Blood pressure is much higher at your feet than at your head. In space,
however, there is no gravity to produce this gradient, so the cardiovascular
system equalizes its pressure. That’s why astronauts suffer from “puffy face”
(higher-than-usual fluid pressures in head) and “chicken legs” (lower-than-
usual fluid pressures in legs). In their first couple days in space,
astronauts lose about 1L of leg volume from each leg.

The CV system relies on internal pressure sensors to figure out how to
operate, and the new pressure distribution confuses it. Astronauts lose a lot
of blood plasma–it sort of ends up absorbed into the surrounding tissues. This
increases the relative concentration of red blood cells, which triggers the
body to slow down production of new ones. Also, the heart atrophies because it
doesn’t need to pump as hard to move liquid around the body.

When you come back from space, your body needs to rapidly readapt from
microgravity to one gee. It is not very good at doing that. That’s why 63% of
astronauts are unable to stand for ten minutes straight just after their
return from short-duration space missions (see video:
[https://www.youtube.com/watch?v=TPDST7EePXQ](https://www.youtube.com/watch?v=TPDST7EePXQ)).

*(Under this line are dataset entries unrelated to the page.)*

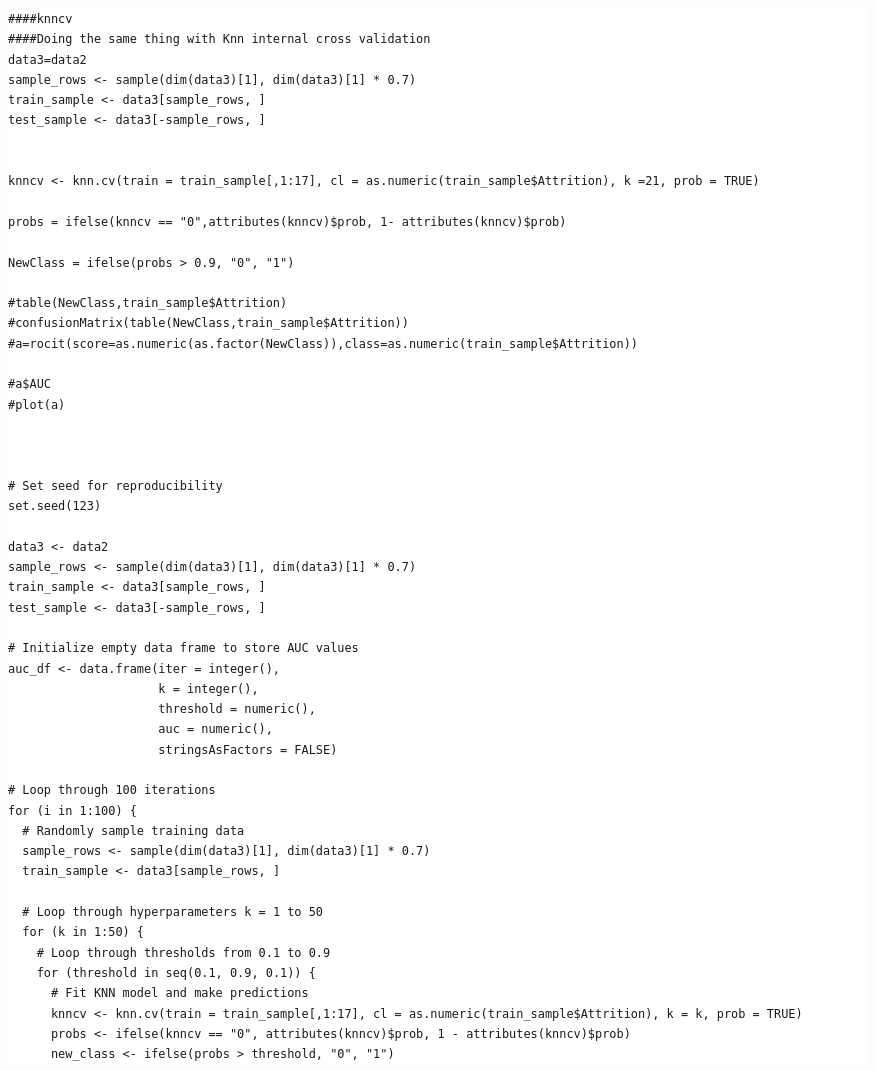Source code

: 





    ####knncv
    ####Doing the same thing with Knn internal cross validation
    data3=data2
    sample_rows <- sample(dim(data3)[1], dim(data3)[1] * 0.7)
    train_sample <- data3[sample_rows, ]
    test_sample <- data3[-sample_rows, ]


    knncv <- knn.cv(train = train_sample[,1:17], cl = as.numeric(train_sample$Attrition), k =21, prob = TRUE)

    probs = ifelse(knncv == "0",attributes(knncv)$prob, 1- attributes(knncv)$prob)

    NewClass = ifelse(probs > 0.9, "0", "1")

    #table(NewClass,train_sample$Attrition)
    #confusionMatrix(table(NewClass,train_sample$Attrition))
    #a=rocit(score=as.numeric(as.factor(NewClass)),class=as.numeric(train_sample$Attrition))

    #a$AUC
    #plot(a)



    # Set seed for reproducibility
    set.seed(123)

    data3 <- data2
    sample_rows <- sample(dim(data3)[1], dim(data3)[1] * 0.7)
    train_sample <- data3[sample_rows, ]
    test_sample <- data3[-sample_rows, ]

    # Initialize empty data frame to store AUC values
    auc_df <- data.frame(iter = integer(),
                         k = integer(),
                         threshold = numeric(),
                         auc = numeric(),
                         stringsAsFactors = FALSE)

    # Loop through 100 iterations
    for (i in 1:100) {
      # Randomly sample training data
      sample_rows <- sample(dim(data3)[1], dim(data3)[1] * 0.7)
      train_sample <- data3[sample_rows, ]
      
      # Loop through hyperparameters k = 1 to 50
      for (k in 1:50) {
        # Loop through thresholds from 0.1 to 0.9
        for (threshold in seq(0.1, 0.9, 0.1)) {
          # Fit KNN model and make predictions
          knncv <- knn.cv(train = train_sample[,1:17], cl = as.numeric(train_sample$Attrition), k = k, prob = TRUE)
          probs <- ifelse(knncv == "0", attributes(knncv)$prob, 1 - attributes(knncv)$prob)
          new_class <- ifelse(probs > threshold, "0", "1")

There are other problems: the cells that are constantly building and
destroying your bones fall out of alignment when you’re in microgravity,
causing astronauts’ bones to change structure in a way that looks a lot like
accelerated aging. Why? Not clear, but possibly related to the lack of
repeated loading, as happens when you stand/walk in normal gravity. Astronauts
end up with huge concentrations of calcium in their blood, which causes kidney
stones. Astronauts in space average around 4 hours of sleep per night, and
very few of them eat enough calories to maintain their body weight, so they
lose muscle mass.

Aerospace medicine is about half medical studies of astronauts and half
studies of people on earth. It turns out that you can make most of these body
changes happen by having people lie on their backs with the bed tilted down
six degrees (head downward). Fascinating field. If you want to know more, I
recommend the textbook “Space Physiology” by Jay Buckey (amazon link here:
[http://smile.amazon.com/Space-Physiology-Jay-C-
Buckey/dp/019...](http://smile.amazon.com/Space-Physiology-Jay-C-
Buckey/dp/0195137256?tag=s4charity-20)).